Both gentlemen are calling for further fiscal consolidation of Europe. The events over the last few years have seemed to indicate that a monetary union lacking a fiscal component has led to a further divergence in competitiveness and wages, not a convergence, as many had predicted at the onset of the euro. It was believed that Germany and other strong nations would pull less competitive nations up, making them more competitive and align the economies of Europe. Instead, Germany saw its currency artificially suppressed while the fiscally profligate nations received access to cheap funding.
The real dilemma for Europe is one of how to create a fiscal union, with budgetary and all other domestic monetary sovereignty turned over to a central European authority.
Analysts from multiple institutions have stated that just the blueprint of a fiscal union, if it were laid out today, would be enough for the market. If the blueprint of a fiscal union involving debt mutualization through a new institution and the introduction of Eurobills and eventually Eurobonds were to come to light, this would be a market positive, for two reasons.

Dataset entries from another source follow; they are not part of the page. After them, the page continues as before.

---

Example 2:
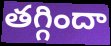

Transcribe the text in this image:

తగ్గిందా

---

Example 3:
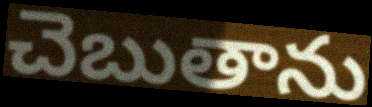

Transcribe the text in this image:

చెబుతాను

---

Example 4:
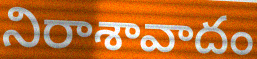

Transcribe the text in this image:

First, it would be a large step for Germany, effectively taking the responsibility for the fiscal prudence of the peripheral nations. However, more importantly, it may allow the European Central Bank (ECB) to act. Speculation is that President Mario Draghi has been waiting for European politicians to act before the monetary authority launches a new round of easing, either through a rate cut or another round of liquidity operations. Analysts at Credit Suisse agree, saying that "the political priority is progress towards a banking union, but a (very) gradual move towards limited debt mutualization, accompanied by more aggressive ECB action, seems inevitable; the obvious risk being that European policy will only respond to yet deeper market dislocation." Thus, politics may be getting in the way of the grand solution.
In terms of market implications, the summit may not have a real effect. It will take a truly unexpected result, along the lines of a banking union or commitment to imminent debt mutualization, to move financial markets. Headlines will surely be aplenty, as each leader will have his/her time to speak to the media after the meetings conclude. One thing to watch will be the relationship between the new, pro-growth leaders of France and Greece and German leaders who largely push austerity.

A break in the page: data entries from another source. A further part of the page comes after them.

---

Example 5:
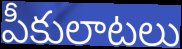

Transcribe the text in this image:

పీకులాటలు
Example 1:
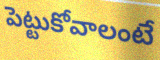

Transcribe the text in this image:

పెట్టుకోవాలంటే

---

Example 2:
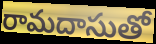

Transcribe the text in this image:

రామదాసుతో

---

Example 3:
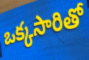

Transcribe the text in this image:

ఒక్కసారితో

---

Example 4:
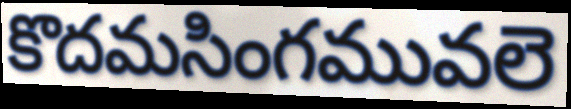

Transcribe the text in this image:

కొదమసింగమువలె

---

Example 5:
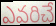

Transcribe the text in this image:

ఎవరిచే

A smart trade may be a double-no-touch (DNT) forex options strategy on the EUR/USD or even the EUR/JPY, for they have traded in ranges and this strategy allows investors to profit from range trading. In EUR/USD, the currency pair has been locked in a 1.23/1.2765 range over the last few weeks, trading lower on negative sentiment and higher on positive. As the news headlines move sentiment, trading this range through a DNT strategy with expirations in a few months may be logical.
For less sophisticated traders, simply trading the EUR/USD at spot or the euro through an ETF such as the Currencyshares Euro Trust (NYSE: FXE) allows traders to have exposure to these shifts in sentiment. For equity only traders, consider taking a long-short position, being long U.S. equities through an index ETF such as the SPDR S&P 500 ETF (NYSE: SPY) and being short euro stocks through the iShares MSCI EMU Index (NYSE: EZU). Such a strategy would profit from the outperformance of U.S. equites vs. EMU equities, if investors believe that to be the case.